_JOB:_
When you write out the entries, keep every line exactly as it appears.
Segment Start: PROVIDED ENTRIES
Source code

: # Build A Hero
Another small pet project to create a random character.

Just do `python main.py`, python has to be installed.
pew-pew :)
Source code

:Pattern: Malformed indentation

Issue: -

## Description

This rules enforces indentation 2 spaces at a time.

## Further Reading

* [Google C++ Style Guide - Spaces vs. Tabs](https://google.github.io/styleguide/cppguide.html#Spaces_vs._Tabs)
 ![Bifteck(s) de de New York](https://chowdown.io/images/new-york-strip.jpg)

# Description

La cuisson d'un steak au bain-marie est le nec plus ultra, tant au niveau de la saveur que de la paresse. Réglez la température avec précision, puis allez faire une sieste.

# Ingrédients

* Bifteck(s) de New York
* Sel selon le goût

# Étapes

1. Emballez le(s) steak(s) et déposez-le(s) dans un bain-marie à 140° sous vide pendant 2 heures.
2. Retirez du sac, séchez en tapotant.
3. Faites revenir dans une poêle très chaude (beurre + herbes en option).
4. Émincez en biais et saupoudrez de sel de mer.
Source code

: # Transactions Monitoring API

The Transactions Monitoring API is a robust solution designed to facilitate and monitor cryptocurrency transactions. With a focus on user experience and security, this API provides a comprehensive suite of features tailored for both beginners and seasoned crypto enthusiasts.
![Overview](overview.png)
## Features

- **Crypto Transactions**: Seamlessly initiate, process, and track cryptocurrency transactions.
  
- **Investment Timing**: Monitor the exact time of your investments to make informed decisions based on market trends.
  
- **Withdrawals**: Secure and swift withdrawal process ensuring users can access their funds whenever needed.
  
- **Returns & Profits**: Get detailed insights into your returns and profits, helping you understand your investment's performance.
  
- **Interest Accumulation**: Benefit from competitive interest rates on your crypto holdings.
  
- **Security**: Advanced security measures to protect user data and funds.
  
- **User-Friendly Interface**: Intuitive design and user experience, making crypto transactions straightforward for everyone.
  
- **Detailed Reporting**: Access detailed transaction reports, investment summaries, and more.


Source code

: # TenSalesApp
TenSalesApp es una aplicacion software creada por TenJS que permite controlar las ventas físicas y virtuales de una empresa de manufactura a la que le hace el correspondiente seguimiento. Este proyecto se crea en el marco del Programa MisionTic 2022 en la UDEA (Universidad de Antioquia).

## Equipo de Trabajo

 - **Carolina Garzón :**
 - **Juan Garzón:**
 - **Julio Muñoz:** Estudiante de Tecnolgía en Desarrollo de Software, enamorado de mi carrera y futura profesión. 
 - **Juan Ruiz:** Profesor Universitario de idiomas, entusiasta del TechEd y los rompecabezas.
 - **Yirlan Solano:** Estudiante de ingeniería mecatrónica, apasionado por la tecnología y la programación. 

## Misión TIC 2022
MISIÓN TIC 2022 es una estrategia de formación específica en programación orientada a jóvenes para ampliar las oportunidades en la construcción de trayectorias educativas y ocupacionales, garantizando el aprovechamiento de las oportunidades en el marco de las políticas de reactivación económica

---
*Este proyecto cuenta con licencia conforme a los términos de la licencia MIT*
Segment End: PROVIDED ENTRIES
_TASK RESULT:_
Source code

: # Build A Hero
Another small pet project to create a random character.

Just do `python main.py`, python has to be installed.
pew-pew :)
Source code

:Pattern: Malformed indentation

Issue: -

## Description

This rules enforces indentation 2 spaces at a time.

## Further Reading

* [Google C++ Style Guide - Spaces vs. Tabs](https://google.github.io/styleguide/cppguide.html#Spaces_vs._Tabs)
 ![Bifteck(s) de de New York](https://chowdown.io/images/new-york-strip.jpg)

# Description

La cuisson d'un steak au bain-marie est le nec plus ultra, tant au niveau de la saveur que de la paresse. Réglez la température avec précision, puis allez faire une sieste.

# Ingrédients

* Bifteck(s) de New York
* Sel selon le goût

# Étapes

1. Emballez le(s) steak(s) et déposez-le(s) dans un bain-marie à 140° sous vide pendant 2 heures.
2. Retirez du sac, séchez en tapotant.
3. Faites revenir dans une poêle très chaude (beurre + herbes en option).
4. Émincez en biais et saupoudrez de sel de mer.
Source code

: # Transactions Monitoring API

The Transactions Monitoring API is a robust solution designed to facilitate and monitor cryptocurrency transactions. With a focus on user experience and security, this API provides a comprehensive suite of features tailored for both beginners and seasoned crypto enthusiasts.
![Overview](overview.png)
## Features

- **Crypto Transactions**: Seamlessly initiate, process, and track cryptocurrency transactions.
  
- **Investment Timing**: Monitor the exact time of your investments to make informed decisions based on market trends.
  
- **Withdrawals**: Secure and swift withdrawal process ensuring users can access their funds whenever needed.
  
- **Returns & Profits**: Get detailed insights into your returns and profits, helping you understand your investment's performance.
  
- **Interest Accumulation**: Benefit from competitive interest rates on your crypto holdings.
  
- **Security**: Advanced security measures to protect user data and funds.
  
- **User-Friendly Interface**: Intuitive design and user experience, making crypto transactions straightforward for everyone.
  
- **Detailed Reporting**: Access detailed transaction reports, investment summaries, and more.


Source code

: # TenSalesApp
TenSalesApp es una aplicacion software creada por TenJS que permite controlar las ventas físicas y virtuales de una empresa de manufactura a la que le hace el correspondiente seguimiento. Este proyecto se crea en el marco del Programa MisionTic 2022 en la UDEA (Universidad de Antioquia).

## Equipo de Trabajo

 - **Carolina Garzón :**
 - **Juan Garzón:**
 - **Julio Muñoz:** Estudiante de Tecnolgía en Desarrollo de Software, enamorado de mi carrera y futura profesión. 
 - **Juan Ruiz:** Profesor Universitario de idiomas, entusiasta del TechEd y los rompecabezas.
 - **Yirlan Solano:** Estudiante de ingeniería mecatrónica, apasionado por la tecnología y la programación. 

## Misión TIC 2022
MISIÓN TIC 2022 es una estrategia de formación específica en programación orientada a jóvenes para ampliar las oportunidades en la construcción de trayectorias educativas y ocupacionales, garantizando el aprovechamiento de las oportunidades en el marco de las políticas de reactivación económica

---
*Este proyecto cuenta con licencia conforme a los términos de la licencia MIT*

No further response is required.